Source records
===============
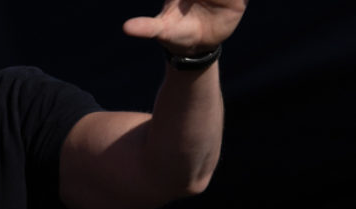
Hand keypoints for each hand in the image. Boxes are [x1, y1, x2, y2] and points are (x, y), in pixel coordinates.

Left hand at [123, 0, 247, 54]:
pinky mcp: (236, 0)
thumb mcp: (161, 31)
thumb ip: (147, 27)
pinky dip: (239, 0)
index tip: (184, 1)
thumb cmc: (175, 34)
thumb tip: (126, 28)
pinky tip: (235, 4)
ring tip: (221, 2)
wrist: (197, 47)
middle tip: (202, 0)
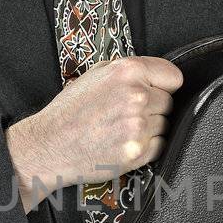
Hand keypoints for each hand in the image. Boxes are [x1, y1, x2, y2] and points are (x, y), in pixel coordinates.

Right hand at [6, 55, 182, 211]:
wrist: (50, 145)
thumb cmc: (69, 111)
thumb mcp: (94, 74)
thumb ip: (126, 70)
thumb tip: (153, 74)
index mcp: (127, 72)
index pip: (173, 76)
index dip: (164, 84)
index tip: (157, 89)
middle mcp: (136, 96)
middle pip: (168, 102)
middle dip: (153, 106)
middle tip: (127, 112)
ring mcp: (138, 126)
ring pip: (164, 124)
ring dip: (149, 127)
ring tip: (121, 127)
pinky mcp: (137, 151)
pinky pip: (159, 145)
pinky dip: (147, 145)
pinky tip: (124, 141)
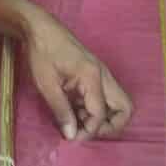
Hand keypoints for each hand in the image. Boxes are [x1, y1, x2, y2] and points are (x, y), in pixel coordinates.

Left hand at [24, 11, 132, 139]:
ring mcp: (102, 74)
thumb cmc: (42, 53)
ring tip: (77, 120)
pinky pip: (105, 96)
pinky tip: (74, 109)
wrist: (41, 28)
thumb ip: (60, 110)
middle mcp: (104, 75)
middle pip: (125, 108)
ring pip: (118, 103)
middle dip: (111, 126)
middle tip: (86, 130)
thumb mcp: (46, 84)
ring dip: (102, 117)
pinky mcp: (95, 74)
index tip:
===============
**WHAT IS EXPECTED**
Only a number should come back: the count of lines above that include "ring".

**ANSWER SPACE**
9